France’s fifth largest wind power producer Aerowatt launched a 3.85 megawatt-wind farm on the small cyclone-prone French Reunion Island in the Indian Ocean, enough to provide power to 12,000 inhabitants out of a total of 700,000. "This is the first wind farm installed on Reunion," Jerome Billerey, head of the company, told. But installing wind turbines on remote islands can often be complex due to poor logistics, limited port infrastructure and the hurdle of regular cyclones.
But hit by rising fuel costs and worried about the impact of global warming, particularly on its delicate flora and fauna, the small island nation has set itself the ambitious goal of cutting its greenhouse gas emissions to zero.

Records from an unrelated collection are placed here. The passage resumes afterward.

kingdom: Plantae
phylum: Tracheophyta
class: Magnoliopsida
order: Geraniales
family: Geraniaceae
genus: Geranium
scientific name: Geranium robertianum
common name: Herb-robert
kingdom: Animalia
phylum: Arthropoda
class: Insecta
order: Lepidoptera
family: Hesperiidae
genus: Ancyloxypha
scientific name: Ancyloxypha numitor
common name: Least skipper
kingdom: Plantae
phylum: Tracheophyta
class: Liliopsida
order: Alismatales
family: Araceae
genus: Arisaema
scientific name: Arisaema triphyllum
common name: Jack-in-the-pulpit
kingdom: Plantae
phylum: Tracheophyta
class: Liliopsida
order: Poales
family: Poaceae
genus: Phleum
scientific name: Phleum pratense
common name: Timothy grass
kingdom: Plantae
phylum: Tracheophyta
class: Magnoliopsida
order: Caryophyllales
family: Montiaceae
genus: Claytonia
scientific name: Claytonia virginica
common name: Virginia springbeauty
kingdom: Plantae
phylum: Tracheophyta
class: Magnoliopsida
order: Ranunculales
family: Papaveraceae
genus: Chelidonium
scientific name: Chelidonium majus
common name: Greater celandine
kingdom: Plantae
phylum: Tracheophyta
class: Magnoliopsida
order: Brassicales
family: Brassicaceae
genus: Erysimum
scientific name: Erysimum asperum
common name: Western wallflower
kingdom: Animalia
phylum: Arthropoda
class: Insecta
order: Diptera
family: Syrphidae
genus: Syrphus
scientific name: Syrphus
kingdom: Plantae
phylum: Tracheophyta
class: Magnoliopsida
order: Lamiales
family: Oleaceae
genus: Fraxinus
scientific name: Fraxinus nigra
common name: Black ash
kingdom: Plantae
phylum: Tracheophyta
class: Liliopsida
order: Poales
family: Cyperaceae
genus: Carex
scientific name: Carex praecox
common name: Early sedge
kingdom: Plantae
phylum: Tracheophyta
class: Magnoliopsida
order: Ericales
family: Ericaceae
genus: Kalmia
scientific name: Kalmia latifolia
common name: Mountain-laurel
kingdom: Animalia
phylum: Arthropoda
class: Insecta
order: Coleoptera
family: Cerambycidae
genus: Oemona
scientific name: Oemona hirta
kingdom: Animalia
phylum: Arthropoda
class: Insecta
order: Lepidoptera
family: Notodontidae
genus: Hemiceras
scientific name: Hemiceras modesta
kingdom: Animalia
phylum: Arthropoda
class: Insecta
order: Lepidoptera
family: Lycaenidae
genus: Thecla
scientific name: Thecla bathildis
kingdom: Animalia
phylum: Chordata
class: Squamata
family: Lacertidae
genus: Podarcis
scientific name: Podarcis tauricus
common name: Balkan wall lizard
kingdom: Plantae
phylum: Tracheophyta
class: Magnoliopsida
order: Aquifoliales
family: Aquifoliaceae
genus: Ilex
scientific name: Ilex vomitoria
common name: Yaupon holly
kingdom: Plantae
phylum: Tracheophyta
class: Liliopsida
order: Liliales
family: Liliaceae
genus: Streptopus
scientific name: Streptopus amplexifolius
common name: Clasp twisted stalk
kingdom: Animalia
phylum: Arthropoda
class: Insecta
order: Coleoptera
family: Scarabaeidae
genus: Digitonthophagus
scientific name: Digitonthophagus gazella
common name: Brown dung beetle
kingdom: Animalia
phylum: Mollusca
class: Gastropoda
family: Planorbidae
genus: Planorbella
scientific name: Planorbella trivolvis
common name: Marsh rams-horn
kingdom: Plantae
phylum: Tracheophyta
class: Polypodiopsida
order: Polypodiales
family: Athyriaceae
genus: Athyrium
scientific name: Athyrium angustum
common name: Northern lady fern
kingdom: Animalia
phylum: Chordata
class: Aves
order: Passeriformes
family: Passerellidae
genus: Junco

By 2025, the French territory wants to use renewable energy sources to produce 100 percent of its electricity, and to power all of its transport by 2050.
"We have water, sunshine, we even have an active volcano. We have more energy than we need for our development," Paul Verges, president of Reunion’s regional council, said after Group of Eight (G8) leaders agreed a 50 percent cut in carbon dioxide (CO2) emissions by 2050.
"We will be fighting 100 percent against CO2 at the same date that you (the G8 rich nations) will be at 50 percent," Verges told journalists in July on the sidelines of a biodiversity conference. Some 36 percent of Reunion’s electricity already comes from renewables, mostly hydroenergy and sugar cane fiber, bagasse.
But it wants to boost that figure by expanding its existing sources, cutting inefficiencies and exploring new technologies. "What’s possible in Reunion should also be possible in France, and should also be possible for the planet," France’s Overseas Territories Minister Yves Jego told Reuters.
Reunion is expanding its photovoltaic, hydro and wind energy projects to produce up to 750 megawatts (MW), 120 MW and 60 MW respectively, said Jules Dieudonne, head of the Regional Plan for Renewable Energies and the Rational Use of Energy (PRERURE).
"Our ambition is to have 750 hectares of (photovoltaic) panels eventually installed," he said. Some 115 million euros ($180 million) of public money is being spent to reach the targets, while preferential costings mean private energy firms get more money to produce electricity from renewable sources than from fossil fuels, he added.
"Today, we (wind energy) are at about 15 megawatts, 16 megawatts. So there are other projects, which are feasible," Serge Borchiellini, the Reunion representative for renewable energy firm Aerowatt, told, as an onshore breeze made wind turbines behind him whirr.
Biomass from sugar cane fiber and waste will also be part of Reunion’s power future, while scientists are testing the potential of hydrogen, geothermal energy from La Piton de la Fournaise, one of the world’s most active volcanoes, and even ocean energy.
Dieudonne said the temperature difference between sea water at the surface and at a 1,000-metre depth is about 22 degrees Celsius (71F). "This difference in temperature can allow us to make electric energy," he said, also citing possible kinetic energy from the ocean swell.
But as in other countries, the island’s rapidly growing energy demands threaten to delay the targets. Living mostly along the coastline, Reunion’s population is set to grow more than 20 percent to more than one million people by 2030 from about 800,000 at present.
Reunion’s average energy consumption per person is growing at 5 percent per year, according to official figures.
"The big problem in Reunion is the summer heat — everybody wants air conditioning," said Pierre-Yves Ezavin of Reunion’s Regional Energy Agency (ARER), adding air conditioning accounts for about 80 percent of office electricity bills.
While Reunion’s traditional homes made good use of wood and plenty of windows, low-cost housing of recent years was built with concrete using cheaper methods that trap the heat inside. "We have to take care of construction," Ezavin said.
His agency is running a public information campaign to encourage the use of green technologies such as better construction methods and materials, solar water heaters — already a common sight — and bicycles. But attitudes are slow to change.
"We’ve heard about it (renewable energy). I don’t know what to think," Jean-Francois Sery, a taxi driver, said.
"It hasn’t yet entered people’s thinking," he said, adjusting his air conditioning while he waited in a traffic jam that snaked along the coastal road. Accounting for 70 to 75 percent of Reunion’s energy use, transport is the key issue for reducing its greenhouse gases.
And seeking to counter the extra 30,000 cars — about 10 percent of existing traffic — that appear on Reunion’s congested roads every year, the island is set to complete the first 34-km (21-mile) phase of an electrically powered tram-train by 2013 at a cost of 1.4 billion euros, PREURE’s Dieudonne said.
Ironically perhaps, Reunion is also building an enormous road in the west, la Route des Tamarins, in a bid to ease congestion. And with tourism a major source of jobs and income, airplanes are not part of Reunion’s energy targets.
"Our ambition is not to invent a new (carbon neutral) airplane. Our ambition is to do everything we can do in Reunion to become independent of fossil fuels," Dieudonne said.